> TO-DO LIST
A: In the home buyer tax credit text below, how long must a current homeowner have lived in the home to qualify for the credit?
B: Pick up the home buyer tax credit text below after its final sentence and continue it.

> DOCUMENT EXCERPT
Who can Apply for the Extended Home Buyer Tax Credit?

First-time home buyers who qualify will continue to receive a tax credit of 10% of the home's purchase price up to $8,000. A first-time home buyer is a person who has not owned a home for at least three years. If married, the spouse cannot have owned a home in that time frame either.


Under the current homeowner section of the program, any person who currently owns a home and is looking to sell and buy another home or has recently sold a home and is thinking of buying may qualify for a tax credit up to $6,500. However, the current home has to be the person's primary residence and they must have lived in the home at least five consecutive years in the past eight years. As with the first-time home buyer credit, qualifying is dependent upon income.


Income Qualifications

Income qualifications apply to both sections of the program. Incomes up to $125,000 a year for a single person and up to $225,000 for a married couple can qualify for the maximum tax credit. For a single person whose income goes beyond the $125,000 up to the maximum of $145,000, and married couples who earn over $225,000 up to the maximum of $245,000, they still can qualify for a lower tax credit. People who have incomes over the maximum amounts cannot qualify for the tax credit.

> DATA LINES
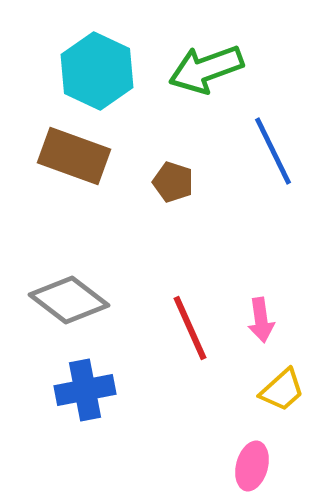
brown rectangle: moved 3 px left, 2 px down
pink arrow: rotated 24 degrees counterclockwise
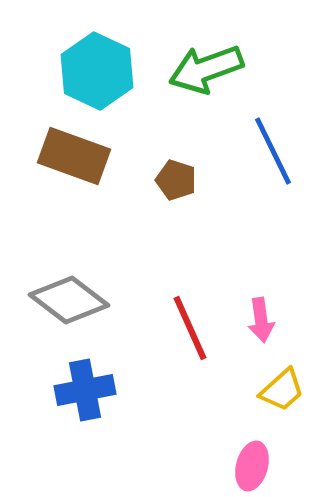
brown pentagon: moved 3 px right, 2 px up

> RESPONSES TO THE TASKS
A: At least five consecutive years in the past eight years.

B:
Additional Extended Home Buyer Tax Program Details

Homes that qualify for the Extended Home Buyer Tax Credit include townhouses, condos, co-ops and single-family residences, either new or existing properties. No home over the price of $800,000 can qualify. The tax credit will be allowed on purchases up to the April 30, 2010 deadline as long as there is a written contract to purchase the home and the closing occurs by July 1, 2010. The buyer must live in the home for at least three years. If the home is sold before the three year time period, the tax credit must be paid back in full.


The passing of the Extended Home Buyer Tax Credit program makes this the perfect time to purchase a home. With the high inventory of homes for sale across the country at affordable prices and the lower-than-average interest rates available, it is a good time for people to buy their first home or move up to another one. People taking advantage of this opportunity may finally be able to own the home of their dreams.